:: Tasks and exercises ::
(1) Update the passage on aging, beginning at the words that have "This diagram is" and stopping after "Queens’ College, Cambridge.", by changing "London Futurists" to "Cambridge Futurists".
(2) In the passage on aging, where was the SENS6 conference held?

:: Given text ::
-- Opening Marker --
When faith gets in the way of progress

Is it good that we grow old, weak, disease-prone, and eventually succumb, dead, to the ravages of aging?

The rise and fall of our health and vigour is depicted in this sketch from leading biogerontology researcher Alex Zhavoronkov:

Aging Decline

This diagram is taken from the presentation Alex made at a London Futurists event on 31st August. Alex used the same slide in his presentation, several days later, to the SENS6 conference “Reimage aging” at Queens’ College, Cambridge.

conf-page-banner

My impression from the attendees at SENS6 that I met, over the four days I spent at the conference, is that the vast majority of them would give a resounding ‘No’ as the answer to the question,

Is it good that we grow old, weak, disease-prone, and eventually succumb, dead, to the ravages of aging?
-- Closing Marker --
:: Given entries ::
-- Opening Marker --
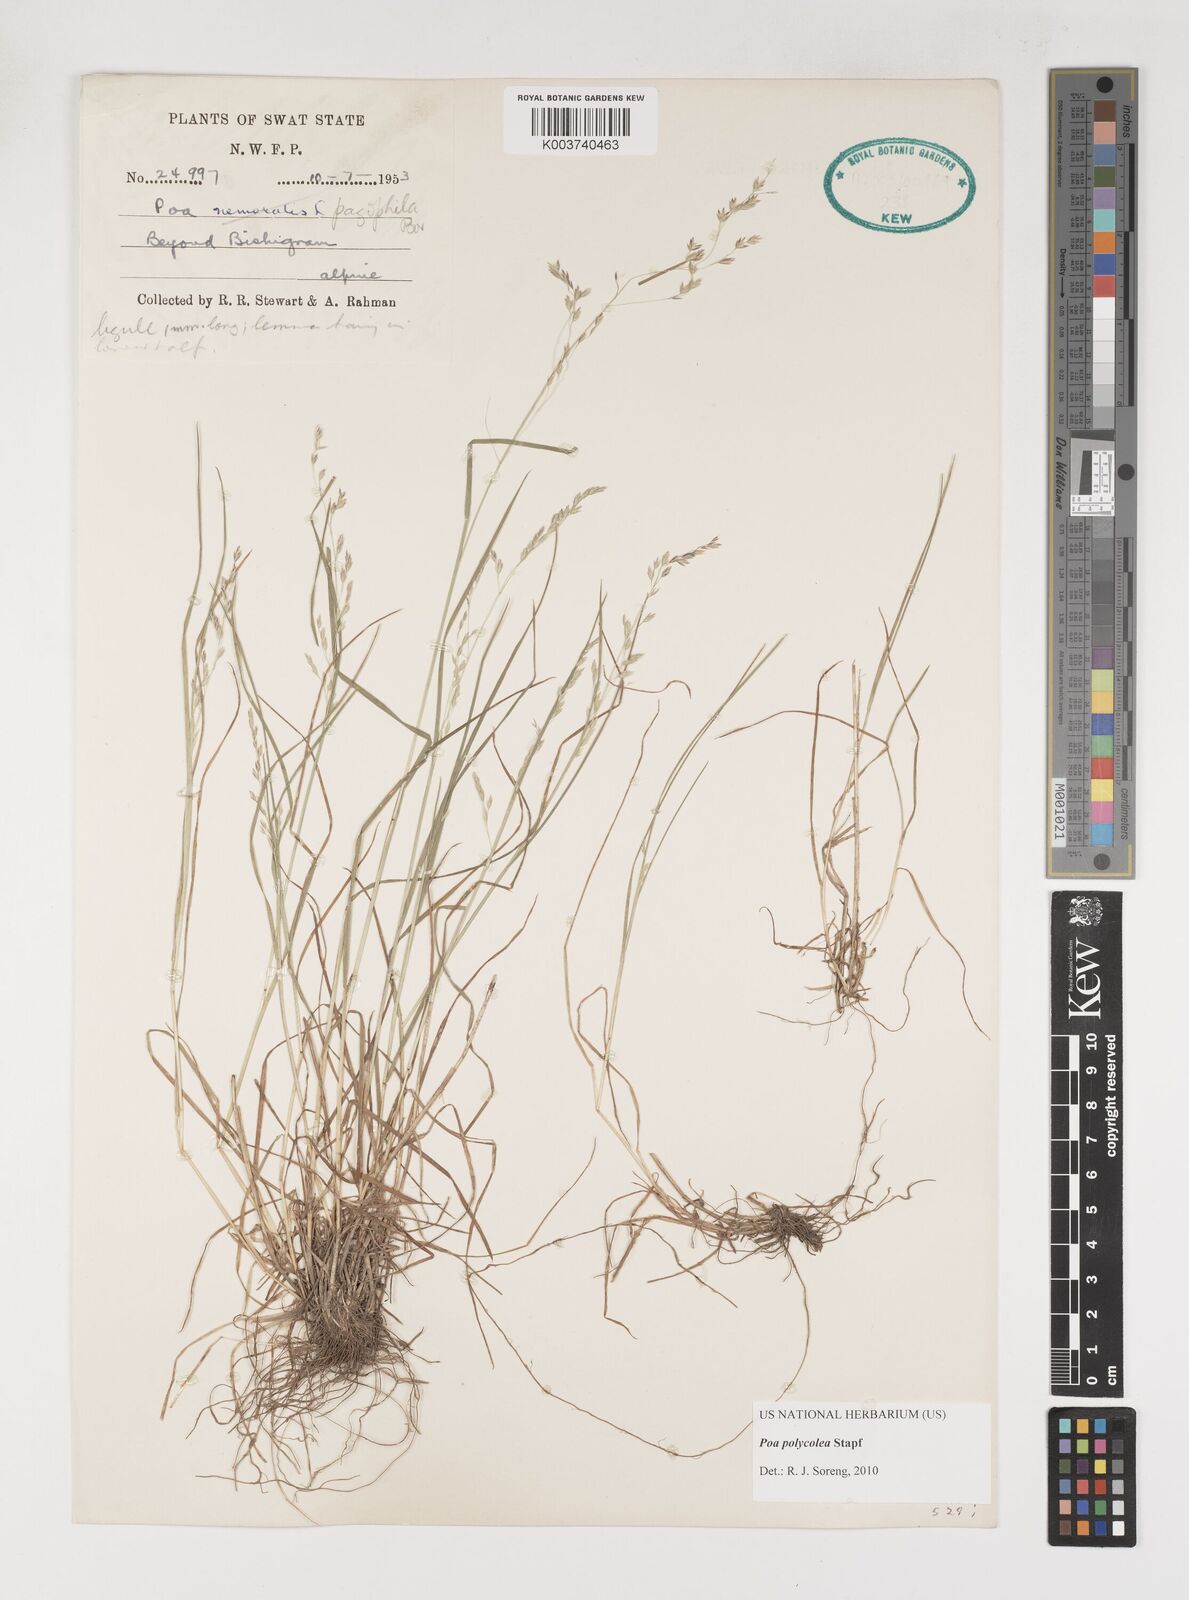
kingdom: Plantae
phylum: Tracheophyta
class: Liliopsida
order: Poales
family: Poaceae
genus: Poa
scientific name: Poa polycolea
-- Closing Marker --
:: Solution set ::
(1)
This diagram is taken from the presentation Alex made at a Cambridge Futurists event on 31st August. Alex used the same slide in his presentation, several days later, to the SENS6 conference “Reimage aging” at Queens’ College, Cambridge.

(2) Queens’ College, Cambridge.